*** Opening ENTRIES SHOWN ***
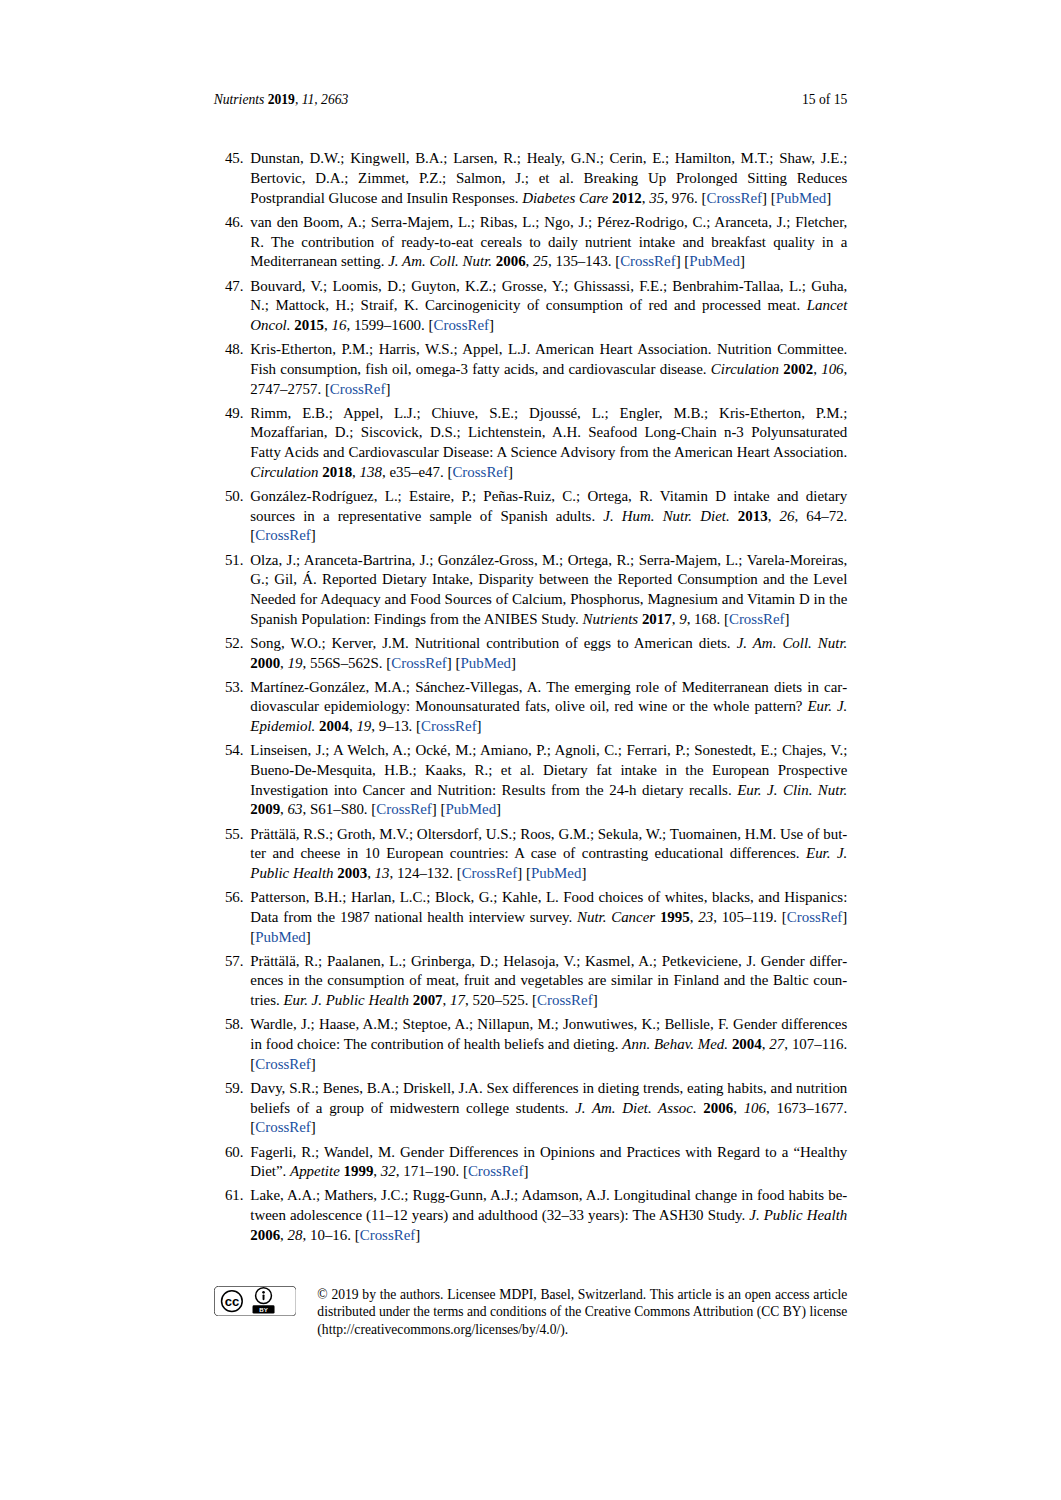Nutrients 2019, 11, 2663
15 of 15
45. Dunstan, D.W.; Kingwell, B.A.; Larsen, R.; Healy, G.N.; Cerin, E.; Hamilton, M.T.; Shaw, J.E.; Bertovic, D.A.; Zimmet, P.Z.; Salmon, J.; et al. Breaking Up Prolonged Sitting Reduces Postprandial Glucose and Insulin Responses. Diabetes Care 2012, 35, 976. [CrossRef] [PubMed]
46. van den Boom, A.; Serra-Majem, L.; Ribas, L.; Ngo, J.; Pérez-Rodrigo, C.; Aranceta, J.; Fletcher, R. The contribution of ready-to-eat cereals to daily nutrient intake and breakfast quality in a Mediterranean setting. J. Am. Coll. Nutr. 2006, 25, 135–143. [CrossRef] [PubMed]
47. Bouvard, V.; Loomis, D.; Guyton, K.Z.; Grosse, Y.; Ghissassi, F.E.; Benbrahim-Tallaa, L.; Guha, N.; Mattock, H.; Straif, K. Carcinogenicity of consumption of red and processed meat. Lancet Oncol. 2015, 16, 1599–1600. [CrossRef]
48. Kris-Etherton, P.M.; Harris, W.S.; Appel, L.J. American Heart Association. Nutrition Committee. Fish consumption, fish oil, omega-3 fatty acids, and cardiovascular disease. Circulation 2002, 106, 2747–2757. [CrossRef]
49. Rimm, E.B.; Appel, L.J.; Chiuve, S.E.; Djoussé, L.; Engler, M.B.; Kris-Etherton, P.M.; Mozaffarian, D.; Siscovick, D.S.; Lichtenstein, A.H. Seafood Long-Chain n-3 Polyunsaturated Fatty Acids and Cardiovascular Disease: A Science Advisory from the American Heart Association. Circulation 2018, 138, e35–e47. [CrossRef]
50. González-Rodríguez, L.; Estaire, P.; Peñas-Ruiz, C.; Ortega, R. Vitamin D intake and dietary sources in a representative sample of Spanish adults. J. Hum. Nutr. Diet. 2013, 26, 64–72. [CrossRef]
51. Olza, J.; Aranceta-Bartrina, J.; González-Gross, M.; Ortega, R.; Serra-Majem, L.; Varela-Moreiras, G.; Gil, Á. Reported Dietary Intake, Disparity between the Reported Consumption and the Level Needed for Adequacy and Food Sources of Calcium, Phosphorus, Magnesium and Vitamin D in the Spanish Population: Findings from the ANIBES Study. Nutrients 2017, 9, 168. [CrossRef]
52. Song, W.O.; Kerver, J.M. Nutritional contribution of eggs to American diets. J. Am. Coll. Nutr. 2000, 19, 556S–562S. [CrossRef] [PubMed]
53. Martínez-González, M.A.; Sánchez-Villegas, A. The emerging role of Mediterranean diets in cardiovascular epidemiology: Monounsaturated fats, olive oil, red wine or the whole pattern? Eur. J. Epidemiol. 2004, 19, 9–13. [CrossRef]
54. Linseisen, J.; A Welch, A.; Ocké, M.; Amiano, P.; Agnoli, C.; Ferrari, P.; Sonestedt, E.; Chajes, V.; Bueno-De-Mesquita, H.B.; Kaaks, R.; et al. Dietary fat intake in the European Prospective Investigation into Cancer and Nutrition: Results from the 24-h dietary recalls. Eur. J. Clin. Nutr. 2009, 63, S61–S80. [CrossRef] [PubMed]
55. Prättälä, R.S.; Groth, M.V.; Oltersdorf, U.S.; Roos, G.M.; Sekula, W.; Tuomainen, H.M. Use of butter and cheese in 10 European countries: A case of contrasting educational differences. Eur. J. Public Health 2003, 13, 124–132. [CrossRef] [PubMed]
56. Patterson, B.H.; Harlan, L.C.; Block, G.; Kahle, L. Food choices of whites, blacks, and Hispanics: Data from the 1987 national health interview survey. Nutr. Cancer 1995, 23, 105–119. [CrossRef] [PubMed]
57. Prättälä, R.; Paalanen, L.; Grinberga, D.; Helasoja, V.; Kasmel, A.; Petkeviciene, J. Gender differences in the consumption of meat, fruit and vegetables are similar in Finland and the Baltic countries. Eur. J. Public Health 2007, 17, 520–525. [CrossRef]
58. Wardle, J.; Haase, A.M.; Steptoe, A.; Nillapun, M.; Jonwutiwes, K.; Bellisle, F. Gender differences in food choice: The contribution of health beliefs and dieting. Ann. Behav. Med. 2004, 27, 107–116. [CrossRef]
59. Davy, S.R.; Benes, B.A.; Driskell, J.A. Sex differences in dieting trends, eating habits, and nutrition beliefs of a group of midwestern college students. J. Am. Diet. Assoc. 2006, 106, 1673–1677. [CrossRef]
60. Fagerli, R.; Wandel, M. Gender Differences in Opinions and Practices with Regard to a “Healthy Diet”. Appetite 1999, 32, 171–190. [CrossRef]
61. Lake, A.A.; Mathers, J.C.; Rugg-Gunn, A.J.; Adamson, A.J. Longitudinal change in food habits between adolescence (11–12 years) and adulthood (32–33 years): The ASH30 Study. J. Public Health 2006, 28, 10–16. [CrossRef]
cc BY
© 2019 by the authors. Licensee MDPI, Basel, Switzerland. This article is an open access article distributed under the terms and conditions of the Creative Commons Attribution (CC BY) license (http://creativecommons.org/licenses/by/4.0/).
*** Closing ENTRIES SHOWN ***
**EXERCISE BRIEF:**
One stretch of the lines above is wanted, from the line that contains "46. van den" through the line that contains "52. Song, W.O.;". Output it exactly.

**RESPONSE AREA:**
46. van den Boom, A.; Serra-Majem, L.; Ribas, L.; Ngo, J.; Pérez-Rodrigo, C.; Aranceta, J.; Fletcher, R. The contribution of ready-to-eat cereals to daily nutrient intake and breakfast quality in a Mediterranean setting. J. Am. Coll. Nutr. 2006, 25, 135–143. [CrossRef] [PubMed]
47. Bouvard, V.; Loomis, D.; Guyton, K.Z.; Grosse, Y.; Ghissassi, F.E.; Benbrahim-Tallaa, L.; Guha, N.; Mattock, H.; Straif, K. Carcinogenicity of consumption of red and processed meat. Lancet Oncol. 2015, 16, 1599–1600. [CrossRef]
48. Kris-Etherton, P.M.; Harris, W.S.; Appel, L.J. American Heart Association. Nutrition Committee. Fish consumption, fish oil, omega-3 fatty acids, and cardiovascular disease. Circulation 2002, 106, 2747–2757. [CrossRef]
49. Rimm, E.B.; Appel, L.J.; Chiuve, S.E.; Djoussé, L.; Engler, M.B.; Kris-Etherton, P.M.; Mozaffarian, D.; Siscovick, D.S.; Lichtenstein, A.H. Seafood Long-Chain n-3 Polyunsaturated Fatty Acids and Cardiovascular Disease: A Science Advisory from the American Heart Association. Circulation 2018, 138, e35–e47. [CrossRef]
50. González-Rodríguez, L.; Estaire, P.; Peñas-Ruiz, C.; Ortega, R. Vitamin D intake and dietary sources in a representative sample of Spanish adults. J. Hum. Nutr. Diet. 2013, 26, 64–72. [CrossRef]
51. Olza, J.; Aranceta-Bartrina, J.; González-Gross, M.; Ortega, R.; Serra-Majem, L.; Varela-Moreiras, G.; Gil, Á. Reported Dietary Intake, Disparity between the Reported Consumption and the Level Needed for Adequacy and Food Sources of Calcium, Phosphorus, Magnesium and Vitamin D in the Spanish Population: Findings from the ANIBES Study. Nutrients 2017, 9, 168. [CrossRef]
52. Song, W.O.; Kerver, J.M. Nutritional contribution of eggs to American diets. J. Am. Coll. Nutr. 2000, 19, 556S–562S. [CrossRef] [PubMed]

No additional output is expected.